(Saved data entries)
——
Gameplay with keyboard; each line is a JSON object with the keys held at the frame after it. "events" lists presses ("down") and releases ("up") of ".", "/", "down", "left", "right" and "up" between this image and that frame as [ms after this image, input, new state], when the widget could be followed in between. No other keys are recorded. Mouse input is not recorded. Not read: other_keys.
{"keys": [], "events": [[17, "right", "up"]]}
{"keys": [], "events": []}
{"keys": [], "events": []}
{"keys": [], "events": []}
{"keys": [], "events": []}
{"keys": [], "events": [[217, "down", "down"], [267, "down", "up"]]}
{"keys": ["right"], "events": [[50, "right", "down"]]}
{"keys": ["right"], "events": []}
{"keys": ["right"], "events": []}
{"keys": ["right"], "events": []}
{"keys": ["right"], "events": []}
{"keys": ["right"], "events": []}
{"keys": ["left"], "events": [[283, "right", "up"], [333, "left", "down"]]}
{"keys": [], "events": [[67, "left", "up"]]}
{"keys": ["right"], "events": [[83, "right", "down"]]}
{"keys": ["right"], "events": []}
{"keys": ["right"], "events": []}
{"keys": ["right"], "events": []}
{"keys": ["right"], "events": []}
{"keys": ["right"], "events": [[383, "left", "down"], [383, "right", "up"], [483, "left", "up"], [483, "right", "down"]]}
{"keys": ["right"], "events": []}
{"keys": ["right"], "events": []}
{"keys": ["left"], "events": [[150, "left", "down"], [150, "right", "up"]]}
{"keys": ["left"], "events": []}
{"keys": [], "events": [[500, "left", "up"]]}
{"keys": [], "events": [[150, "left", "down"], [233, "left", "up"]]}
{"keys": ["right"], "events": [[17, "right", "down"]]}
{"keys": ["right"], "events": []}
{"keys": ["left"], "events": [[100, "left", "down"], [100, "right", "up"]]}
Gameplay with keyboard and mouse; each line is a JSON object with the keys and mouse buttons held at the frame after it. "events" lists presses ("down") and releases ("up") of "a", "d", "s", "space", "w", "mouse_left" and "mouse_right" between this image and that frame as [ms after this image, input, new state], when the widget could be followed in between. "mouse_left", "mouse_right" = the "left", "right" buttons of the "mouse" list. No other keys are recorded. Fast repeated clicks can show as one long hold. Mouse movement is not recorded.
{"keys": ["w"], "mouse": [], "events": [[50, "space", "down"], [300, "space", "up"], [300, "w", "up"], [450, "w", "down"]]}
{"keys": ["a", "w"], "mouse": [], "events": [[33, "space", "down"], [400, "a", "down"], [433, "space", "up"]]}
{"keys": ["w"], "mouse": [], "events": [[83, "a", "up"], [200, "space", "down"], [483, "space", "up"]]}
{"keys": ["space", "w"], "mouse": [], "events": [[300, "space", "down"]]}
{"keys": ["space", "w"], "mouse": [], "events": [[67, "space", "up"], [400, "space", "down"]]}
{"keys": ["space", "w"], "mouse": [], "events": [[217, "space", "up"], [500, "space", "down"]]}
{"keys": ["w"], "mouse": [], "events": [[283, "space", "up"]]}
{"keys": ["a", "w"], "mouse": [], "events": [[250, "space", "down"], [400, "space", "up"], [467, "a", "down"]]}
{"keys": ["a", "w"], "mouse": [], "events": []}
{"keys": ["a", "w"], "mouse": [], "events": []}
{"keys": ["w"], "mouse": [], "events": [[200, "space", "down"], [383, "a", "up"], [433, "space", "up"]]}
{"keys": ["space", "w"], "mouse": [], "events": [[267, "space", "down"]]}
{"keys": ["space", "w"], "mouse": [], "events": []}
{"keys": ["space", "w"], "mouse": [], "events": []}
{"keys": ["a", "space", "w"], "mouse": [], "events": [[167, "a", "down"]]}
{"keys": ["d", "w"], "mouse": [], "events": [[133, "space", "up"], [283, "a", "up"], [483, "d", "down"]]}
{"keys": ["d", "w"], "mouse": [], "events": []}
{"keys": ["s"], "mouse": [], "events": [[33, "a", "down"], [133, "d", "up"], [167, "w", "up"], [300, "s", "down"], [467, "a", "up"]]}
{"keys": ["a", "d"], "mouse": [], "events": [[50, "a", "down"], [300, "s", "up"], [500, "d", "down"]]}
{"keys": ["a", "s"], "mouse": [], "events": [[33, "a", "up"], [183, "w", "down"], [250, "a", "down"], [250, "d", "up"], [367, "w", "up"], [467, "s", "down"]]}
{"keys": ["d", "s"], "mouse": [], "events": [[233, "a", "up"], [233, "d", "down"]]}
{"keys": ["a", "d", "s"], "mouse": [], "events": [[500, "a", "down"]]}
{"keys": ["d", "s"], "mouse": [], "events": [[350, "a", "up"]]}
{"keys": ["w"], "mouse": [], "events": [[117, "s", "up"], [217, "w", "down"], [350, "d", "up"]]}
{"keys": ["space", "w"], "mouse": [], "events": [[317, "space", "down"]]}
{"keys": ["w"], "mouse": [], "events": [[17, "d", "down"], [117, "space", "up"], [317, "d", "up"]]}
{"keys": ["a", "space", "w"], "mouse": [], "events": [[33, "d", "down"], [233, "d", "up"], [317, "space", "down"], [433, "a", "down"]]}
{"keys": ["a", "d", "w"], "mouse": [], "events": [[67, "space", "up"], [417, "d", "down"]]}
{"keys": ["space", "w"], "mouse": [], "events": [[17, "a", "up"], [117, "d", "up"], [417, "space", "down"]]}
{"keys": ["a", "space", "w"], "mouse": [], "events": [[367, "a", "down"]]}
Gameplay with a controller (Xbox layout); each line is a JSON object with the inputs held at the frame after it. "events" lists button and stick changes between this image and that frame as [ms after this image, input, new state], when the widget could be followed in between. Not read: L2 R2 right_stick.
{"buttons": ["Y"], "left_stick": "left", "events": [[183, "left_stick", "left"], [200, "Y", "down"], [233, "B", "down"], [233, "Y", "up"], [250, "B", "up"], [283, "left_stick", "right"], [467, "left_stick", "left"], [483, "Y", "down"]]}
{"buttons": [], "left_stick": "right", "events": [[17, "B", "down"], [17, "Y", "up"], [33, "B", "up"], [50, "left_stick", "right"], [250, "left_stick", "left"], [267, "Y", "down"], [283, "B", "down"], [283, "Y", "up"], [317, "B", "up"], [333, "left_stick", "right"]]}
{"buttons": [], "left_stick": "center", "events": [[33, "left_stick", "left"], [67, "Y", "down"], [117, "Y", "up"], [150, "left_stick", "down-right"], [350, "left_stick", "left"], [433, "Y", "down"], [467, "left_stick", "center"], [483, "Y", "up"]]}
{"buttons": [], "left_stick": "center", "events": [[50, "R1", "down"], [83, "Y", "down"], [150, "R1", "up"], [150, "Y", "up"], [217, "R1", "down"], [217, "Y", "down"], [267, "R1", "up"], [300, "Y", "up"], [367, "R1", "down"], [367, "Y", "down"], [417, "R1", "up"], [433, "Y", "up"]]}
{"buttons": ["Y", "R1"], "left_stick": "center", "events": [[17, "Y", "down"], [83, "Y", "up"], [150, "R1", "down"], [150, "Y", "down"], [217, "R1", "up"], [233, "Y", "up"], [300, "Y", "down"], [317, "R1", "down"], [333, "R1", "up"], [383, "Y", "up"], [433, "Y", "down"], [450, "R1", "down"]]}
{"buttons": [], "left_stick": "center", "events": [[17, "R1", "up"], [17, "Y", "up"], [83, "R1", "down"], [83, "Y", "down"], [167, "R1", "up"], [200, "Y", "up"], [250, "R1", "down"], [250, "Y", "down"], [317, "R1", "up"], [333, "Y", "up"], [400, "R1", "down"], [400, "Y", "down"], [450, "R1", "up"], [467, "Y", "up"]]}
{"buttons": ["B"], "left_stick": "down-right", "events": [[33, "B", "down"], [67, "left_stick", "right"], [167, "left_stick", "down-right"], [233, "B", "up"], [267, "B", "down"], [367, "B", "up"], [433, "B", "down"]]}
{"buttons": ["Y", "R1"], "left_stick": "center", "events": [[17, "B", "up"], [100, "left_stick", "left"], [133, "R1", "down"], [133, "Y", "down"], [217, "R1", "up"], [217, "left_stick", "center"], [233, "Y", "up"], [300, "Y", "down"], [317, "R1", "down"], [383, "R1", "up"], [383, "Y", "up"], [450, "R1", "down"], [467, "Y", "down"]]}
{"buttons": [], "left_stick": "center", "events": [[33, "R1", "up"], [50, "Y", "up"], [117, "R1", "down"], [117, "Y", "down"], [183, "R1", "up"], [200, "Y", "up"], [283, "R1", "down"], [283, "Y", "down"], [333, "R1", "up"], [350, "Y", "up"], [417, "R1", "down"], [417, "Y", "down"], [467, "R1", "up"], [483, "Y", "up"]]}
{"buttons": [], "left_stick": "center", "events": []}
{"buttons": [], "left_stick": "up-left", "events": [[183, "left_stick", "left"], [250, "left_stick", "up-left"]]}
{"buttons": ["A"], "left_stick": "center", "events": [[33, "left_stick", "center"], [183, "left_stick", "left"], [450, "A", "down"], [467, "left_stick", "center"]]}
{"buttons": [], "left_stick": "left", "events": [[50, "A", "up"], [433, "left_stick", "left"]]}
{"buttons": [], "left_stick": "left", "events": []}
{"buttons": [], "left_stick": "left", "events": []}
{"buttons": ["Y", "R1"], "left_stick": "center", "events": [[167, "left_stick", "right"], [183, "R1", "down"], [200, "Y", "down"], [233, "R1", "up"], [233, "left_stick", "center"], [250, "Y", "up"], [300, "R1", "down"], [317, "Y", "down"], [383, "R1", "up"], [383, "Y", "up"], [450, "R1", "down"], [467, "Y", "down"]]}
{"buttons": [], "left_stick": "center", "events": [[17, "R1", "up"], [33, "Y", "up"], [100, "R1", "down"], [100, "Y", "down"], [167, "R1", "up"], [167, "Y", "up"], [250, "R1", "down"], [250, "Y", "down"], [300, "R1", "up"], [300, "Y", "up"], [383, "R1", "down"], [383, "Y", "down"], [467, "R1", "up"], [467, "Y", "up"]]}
——
▶ WHAT THE TASK REQUIRES
Copy each line of the data that contains the word "recorded".

▶ OUTPUT BELOW
Gameplay with keyboard; each line is a JSON object with the keys held at the frame after it. "events" lists presses ("down") and releases ("up") of ".", "/", "down", "left", "right" and "up" between this image and that frame as [ms after this image, input, new state], when the widget could be followed in between. No other keys are recorded. Mouse input is not recorded. Not read: other_keys.
Gameplay with keyboard and mouse; each line is a JSON object with the keys and mouse buttons held at the frame after it. "events" lists presses ("down") and releases ("up") of "a", "d", "s", "space", "w", "mouse_left" and "mouse_right" between this image and that frame as [ms after this image, input, new state], when the widget could be followed in between. "mouse_left", "mouse_right" = the "left", "right" buttons of the "mouse" list. No other keys are recorded. Fast repeated clicks can show as one long hold. Mouse movement is not recorded.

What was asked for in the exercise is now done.